(Reuters) – U.S. inflation-adjusted household income increased but a measure of the poverty rate also edged up last year, the U.S. Census Bureau reported on Tuesday, offering a snapshot of how American households fared as the economy returned to pre-coronavirus pandemic growth levels, job growth boomed and inflation eased.
Real median household income rose to $80,610 in 2023, up 4.0% from 2022. The report also showed a main gauge of the nation’s poverty rate, adjusted for government support such as food assistance and tax credits, rose to 12.9% from 12.4% in 2022. The so-called official poverty rate, meanwhile, fell to 11.1% from 11.5%.
The income and poverty data for 2023 comes two months before the U.S. presidential election. The shadow cast by a surge in inflation following the onset of the pandemic in early 2020, and how much that has squeezed pocketbooks of voters once government support programs designed to shore up household incomes expired, remains a key issue.
Last year saw the economy continue to post stronger-than-expected growth as it returned to its pre-pandemic path while the unemployment rate by January 2023 was 3.4%, lower than just before the health shock struck.
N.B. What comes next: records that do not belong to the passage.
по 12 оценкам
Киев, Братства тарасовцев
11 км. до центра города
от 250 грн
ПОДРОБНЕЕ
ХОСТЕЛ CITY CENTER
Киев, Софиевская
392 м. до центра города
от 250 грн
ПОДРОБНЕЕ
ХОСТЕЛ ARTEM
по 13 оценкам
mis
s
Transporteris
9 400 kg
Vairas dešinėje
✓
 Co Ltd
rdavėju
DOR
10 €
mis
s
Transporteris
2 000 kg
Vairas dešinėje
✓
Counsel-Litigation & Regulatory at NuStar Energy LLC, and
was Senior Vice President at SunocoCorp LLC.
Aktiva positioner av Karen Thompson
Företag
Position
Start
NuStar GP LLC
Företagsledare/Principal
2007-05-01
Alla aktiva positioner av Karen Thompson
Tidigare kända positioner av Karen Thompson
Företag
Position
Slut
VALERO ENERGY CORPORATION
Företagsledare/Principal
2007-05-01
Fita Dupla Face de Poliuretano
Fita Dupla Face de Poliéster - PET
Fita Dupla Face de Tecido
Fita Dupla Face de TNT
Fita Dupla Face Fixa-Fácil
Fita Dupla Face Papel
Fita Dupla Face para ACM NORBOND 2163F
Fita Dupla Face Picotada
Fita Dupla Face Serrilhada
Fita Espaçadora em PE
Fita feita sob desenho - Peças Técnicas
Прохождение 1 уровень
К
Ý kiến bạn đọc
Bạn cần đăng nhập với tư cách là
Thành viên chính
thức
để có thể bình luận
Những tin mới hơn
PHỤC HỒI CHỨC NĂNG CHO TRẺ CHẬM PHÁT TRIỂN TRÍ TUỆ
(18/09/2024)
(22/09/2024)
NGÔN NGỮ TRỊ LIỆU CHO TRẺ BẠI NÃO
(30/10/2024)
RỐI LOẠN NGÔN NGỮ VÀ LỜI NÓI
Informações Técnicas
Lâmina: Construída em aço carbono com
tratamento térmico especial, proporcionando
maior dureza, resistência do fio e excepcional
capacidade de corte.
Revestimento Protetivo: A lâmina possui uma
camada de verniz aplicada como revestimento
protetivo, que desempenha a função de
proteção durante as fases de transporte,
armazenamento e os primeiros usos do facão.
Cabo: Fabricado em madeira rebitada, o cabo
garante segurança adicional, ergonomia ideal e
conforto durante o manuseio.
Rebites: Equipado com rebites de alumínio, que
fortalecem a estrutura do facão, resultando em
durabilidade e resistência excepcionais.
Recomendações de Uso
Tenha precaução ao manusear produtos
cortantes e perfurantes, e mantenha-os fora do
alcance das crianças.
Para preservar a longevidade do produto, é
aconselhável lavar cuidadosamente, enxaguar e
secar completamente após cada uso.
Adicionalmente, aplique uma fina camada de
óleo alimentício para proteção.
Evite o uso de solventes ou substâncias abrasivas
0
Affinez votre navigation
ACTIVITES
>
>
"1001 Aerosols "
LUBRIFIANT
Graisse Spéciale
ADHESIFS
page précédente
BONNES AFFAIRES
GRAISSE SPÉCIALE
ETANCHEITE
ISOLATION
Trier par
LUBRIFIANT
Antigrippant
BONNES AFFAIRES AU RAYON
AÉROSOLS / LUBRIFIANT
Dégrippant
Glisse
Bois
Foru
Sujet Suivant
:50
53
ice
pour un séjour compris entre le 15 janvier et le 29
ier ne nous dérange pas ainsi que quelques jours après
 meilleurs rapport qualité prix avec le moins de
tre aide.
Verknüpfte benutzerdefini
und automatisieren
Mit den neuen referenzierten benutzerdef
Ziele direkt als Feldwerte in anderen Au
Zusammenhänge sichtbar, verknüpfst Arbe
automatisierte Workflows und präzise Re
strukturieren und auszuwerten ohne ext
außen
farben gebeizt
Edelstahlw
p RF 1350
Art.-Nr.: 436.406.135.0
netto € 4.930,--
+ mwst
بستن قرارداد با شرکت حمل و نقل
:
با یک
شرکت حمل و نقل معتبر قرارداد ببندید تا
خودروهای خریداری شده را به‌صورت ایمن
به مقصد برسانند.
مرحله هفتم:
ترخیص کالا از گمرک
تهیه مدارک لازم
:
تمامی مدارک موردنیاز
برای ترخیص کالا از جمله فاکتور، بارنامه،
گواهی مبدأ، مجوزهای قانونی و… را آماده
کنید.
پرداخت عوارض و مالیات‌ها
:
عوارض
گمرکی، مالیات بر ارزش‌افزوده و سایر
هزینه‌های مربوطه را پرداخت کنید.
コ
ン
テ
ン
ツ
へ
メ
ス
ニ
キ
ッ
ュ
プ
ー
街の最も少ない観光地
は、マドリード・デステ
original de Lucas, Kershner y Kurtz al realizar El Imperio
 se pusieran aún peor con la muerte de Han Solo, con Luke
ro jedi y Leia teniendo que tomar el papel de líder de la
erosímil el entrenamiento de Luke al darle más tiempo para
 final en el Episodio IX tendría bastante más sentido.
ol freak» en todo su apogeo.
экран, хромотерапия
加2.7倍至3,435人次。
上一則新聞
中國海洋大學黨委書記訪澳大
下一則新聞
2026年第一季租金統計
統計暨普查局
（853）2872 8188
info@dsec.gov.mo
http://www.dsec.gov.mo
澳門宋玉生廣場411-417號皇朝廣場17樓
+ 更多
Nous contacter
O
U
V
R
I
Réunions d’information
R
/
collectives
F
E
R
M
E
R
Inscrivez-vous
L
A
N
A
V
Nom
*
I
While it ticked up to 3.7% by last December, that was still the lowest level in more than 50 years.
Employment growth averaged around 250,000 new nonfarm payroll jobs a month over the course of 2023, well above the 183,000 average over the decade preceding the pandemic.
The worst inflation in more than 40 years, meanwhile, continued to vex both households and the U.S. Federal Reserve. The central bank ratcheted up interest rates to more than 5% by the middle of last year and has kept them there since, in a bid to reduce the pace of price increases back to the normal annualized trend of around 2%.
Inflation, by the central bank’s preferred measure had fallen from a high of 7.1% on an annual basis in June 2022 to 5.5% at the beginning of 2023, before more than halving to 2.6% by last December. Inflation currently remains at 2.5%.